Aim of the exercise. Could you please write out the data shown below, exactly and in full?

Data excerpts.
⟨

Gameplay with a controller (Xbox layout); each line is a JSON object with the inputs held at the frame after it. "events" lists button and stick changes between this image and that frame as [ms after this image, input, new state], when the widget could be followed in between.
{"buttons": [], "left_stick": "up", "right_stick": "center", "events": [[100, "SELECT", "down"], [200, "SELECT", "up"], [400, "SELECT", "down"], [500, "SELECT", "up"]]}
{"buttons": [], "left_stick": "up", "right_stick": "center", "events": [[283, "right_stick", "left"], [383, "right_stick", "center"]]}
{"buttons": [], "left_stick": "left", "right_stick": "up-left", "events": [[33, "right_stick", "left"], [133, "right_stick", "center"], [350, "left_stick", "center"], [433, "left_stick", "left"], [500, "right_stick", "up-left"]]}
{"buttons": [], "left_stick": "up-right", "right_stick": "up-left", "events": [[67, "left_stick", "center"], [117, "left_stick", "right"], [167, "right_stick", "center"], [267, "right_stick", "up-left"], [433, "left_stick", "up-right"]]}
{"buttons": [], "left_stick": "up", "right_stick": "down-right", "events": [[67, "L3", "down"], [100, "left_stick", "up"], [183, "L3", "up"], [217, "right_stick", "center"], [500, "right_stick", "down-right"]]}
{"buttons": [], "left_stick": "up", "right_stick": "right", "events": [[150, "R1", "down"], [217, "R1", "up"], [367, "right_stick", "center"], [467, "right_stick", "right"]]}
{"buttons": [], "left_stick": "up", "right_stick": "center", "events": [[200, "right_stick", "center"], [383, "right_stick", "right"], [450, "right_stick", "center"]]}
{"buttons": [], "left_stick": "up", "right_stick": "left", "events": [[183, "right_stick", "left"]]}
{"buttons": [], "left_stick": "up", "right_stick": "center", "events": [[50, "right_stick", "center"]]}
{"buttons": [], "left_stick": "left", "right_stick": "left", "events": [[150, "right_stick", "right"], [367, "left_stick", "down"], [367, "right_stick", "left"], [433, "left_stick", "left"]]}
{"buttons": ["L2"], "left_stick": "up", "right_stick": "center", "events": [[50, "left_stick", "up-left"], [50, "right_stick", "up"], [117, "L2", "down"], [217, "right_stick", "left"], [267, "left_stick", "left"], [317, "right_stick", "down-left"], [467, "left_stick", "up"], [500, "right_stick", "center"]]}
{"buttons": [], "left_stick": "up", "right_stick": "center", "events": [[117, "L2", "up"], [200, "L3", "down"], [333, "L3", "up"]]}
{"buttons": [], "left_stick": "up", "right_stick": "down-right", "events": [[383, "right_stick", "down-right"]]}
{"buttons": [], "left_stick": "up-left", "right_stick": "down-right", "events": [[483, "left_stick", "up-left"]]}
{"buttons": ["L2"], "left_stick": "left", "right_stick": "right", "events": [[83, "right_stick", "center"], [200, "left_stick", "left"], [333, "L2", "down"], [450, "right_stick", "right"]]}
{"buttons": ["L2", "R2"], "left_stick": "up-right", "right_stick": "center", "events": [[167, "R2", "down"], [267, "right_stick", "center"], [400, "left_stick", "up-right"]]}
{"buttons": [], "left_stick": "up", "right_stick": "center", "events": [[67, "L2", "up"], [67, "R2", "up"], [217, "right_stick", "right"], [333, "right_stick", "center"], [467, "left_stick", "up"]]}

⟩

Response to this task.
Gameplay with a controller (Xbox layout); each line is a JSON object with the inputs held at the frame after it. "events" lists button and stick changes between this image and that frame as [ms after this image, input, new state], when the widget could be followed in between.
{"buttons": [], "left_stick": "up", "right_stick": "center", "events": [[100, "SELECT", "down"], [200, "SELECT", "up"], [400, "SELECT", "down"], [500, "SELECT", "up"]]}
{"buttons": [], "left_stick": "up", "right_stick": "center", "events": [[283, "right_stick", "left"], [383, "right_stick", "center"]]}
{"buttons": [], "left_stick": "left", "right_stick": "up-left", "events": [[33, "right_stick", "left"], [133, "right_stick", "center"], [350, "left_stick", "center"], [433, "left_stick", "left"], [500, "right_stick", "up-left"]]}
{"buttons": [], "left_stick": "up-right", "right_stick": "up-left", "events": [[67, "left_stick", "center"], [117, "left_stick", "right"], [167, "right_stick", "center"], [267, "right_stick", "up-left"], [433, "left_stick", "up-right"]]}
{"buttons": [], "left_stick": "up", "right_stick": "down-right", "events": [[67, "L3", "down"], [100, "left_stick", "up"], [183, "L3", "up"], [217, "right_stick", "center"], [500, "right_stick", "down-right"]]}
{"buttons": [], "left_stick": "up", "right_stick": "right", "events": [[150, "R1", "down"], [217, "R1", "up"], [367, "right_stick", "center"], [467, "right_stick", "right"]]}
{"buttons": [], "left_stick": "up", "right_stick": "center", "events": [[200, "right_stick", "center"], [383, "right_stick", "right"], [450, "right_stick", "center"]]}
{"buttons": [], "left_stick": "up", "right_stick": "left", "events": [[183, "right_stick", "left"]]}
{"buttons": [], "left_stick": "up", "right_stick": "center", "events": [[50, "right_stick", "center"]]}
{"buttons": [], "left_stick": "left", "right_stick": "left", "events": [[150, "right_stick", "right"], [367, "left_stick", "down"], [367, "right_stick", "left"], [433, "left_stick", "left"]]}
{"buttons": ["L2"], "left_stick": "up", "right_stick": "center", "events": [[50, "left_stick", "up-left"], [50, "right_stick", "up"], [117, "L2", "down"], [217, "right_stick", "left"], [267, "left_stick", "left"], [317, "right_stick", "down-left"], [467, "left_stick", "up"], [500, "right_stick", "center"]]}
{"buttons": [], "left_stick": "up", "right_stick": "center", "events": [[117, "L2", "up"], [200, "L3", "down"], [333, "L3", "up"]]}
{"buttons": [], "left_stick": "up", "right_stick": "down-right", "events": [[383, "right_stick", "down-right"]]}
{"buttons": [], "left_stick": "up-left", "right_stick": "down-right", "events": [[483, "left_stick", "up-left"]]}
{"buttons": ["L2"], "left_stick": "left", "right_stick": "right", "events": [[83, "right_stick", "center"], [200, "left_stick", "left"], [333, "L2", "down"], [450, "right_stick", "right"]]}
{"buttons": ["L2", "R2"], "left_stick": "up-right", "right_stick": "center", "events": [[167, "R2", "down"], [267, "right_stick", "center"], [400, "left_stick", "up-right"]]}
{"buttons": [], "left_stick": "up", "right_stick": "center", "events": [[67, "L2", "up"], [67, "R2", "up"], [217, "right_stick", "right"], [333, "right_stick", "center"], [467, "left_stick", "up"]]}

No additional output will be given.